A former member of the core design team for Dishonored has issued a plea to gamers to consider the role of violence in video games.
In an editorial for Rock Paper Shotgun, Joe Houston, who helped code some of Dishonored's depictions of extreme violence, described the defensive response from gamers whenever links between gaming and real-world violence are discussed.
"In light of the recent gun violence in the U.S. and the resultant anti-game talk that has stemmed from it, it's important as gamers not to simply retreat to the easy reaction, that games aren't a part of the problem," he said. "While I think that might be true...I think it's a pity to stop there.
"I don't believe that game violence causes real world violence, but I do believe that it does little to prevent it"
"Too often we think about what we might lose as players and developers if forced to engage in that conversation, becoming blinded by the fear of censorship. As a result we miss out on more creative and effective ways to be a part of the solution."
Houston draws distinctions between linear games, which are designed so that the player has no choice but to commit acts of violence, and more open games like Dishonored, which offer the the player alternative strategies to achieve their goals. In Huston's view, "linear games that have a lack of personal ownership in game violence actually do so at the disadvantage of society."
"I don't believe that game violence causes real world violence, but I do believe that it does little to prevent it. And games with meaningful - and potentially distasteful - choice just might do better because they stand a chance of making the player think about what they're doing on screen."
As evidence, Houston offers the notoriously censorious German government's decision to pass Dishonored uncut.
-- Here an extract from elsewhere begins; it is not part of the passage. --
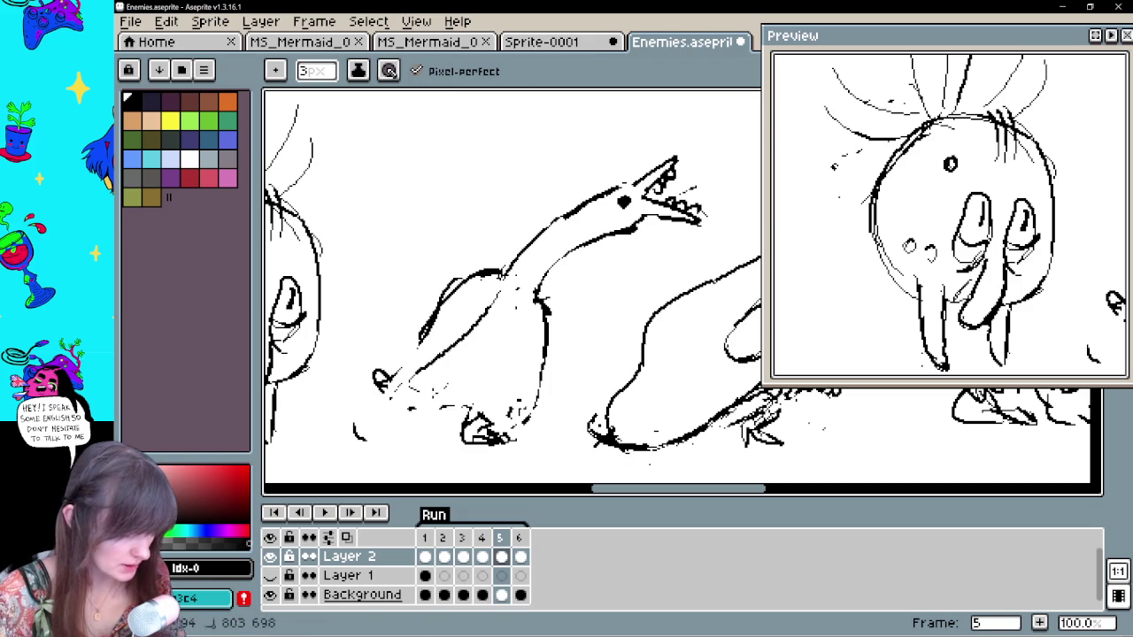
drag(482, 276, 420, 343)
key(e)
Such leniency is enjoyed by very few violent games, and Huston believes that it's due to the game allowing the player to opt out of killing.
"One could argue this is largely because the game can be played without killing anyone," he said. "This doesn't change all the things you might do in the game, but simply by knowing that it allows non-violence you find that every violent act you choose in cast in a sobering light."
Since leaving Arkane Studios, Houston has founded the indie studio Roxlou Games. Roxlou's first project is Unwritten, a turn-based strategy game for the PC.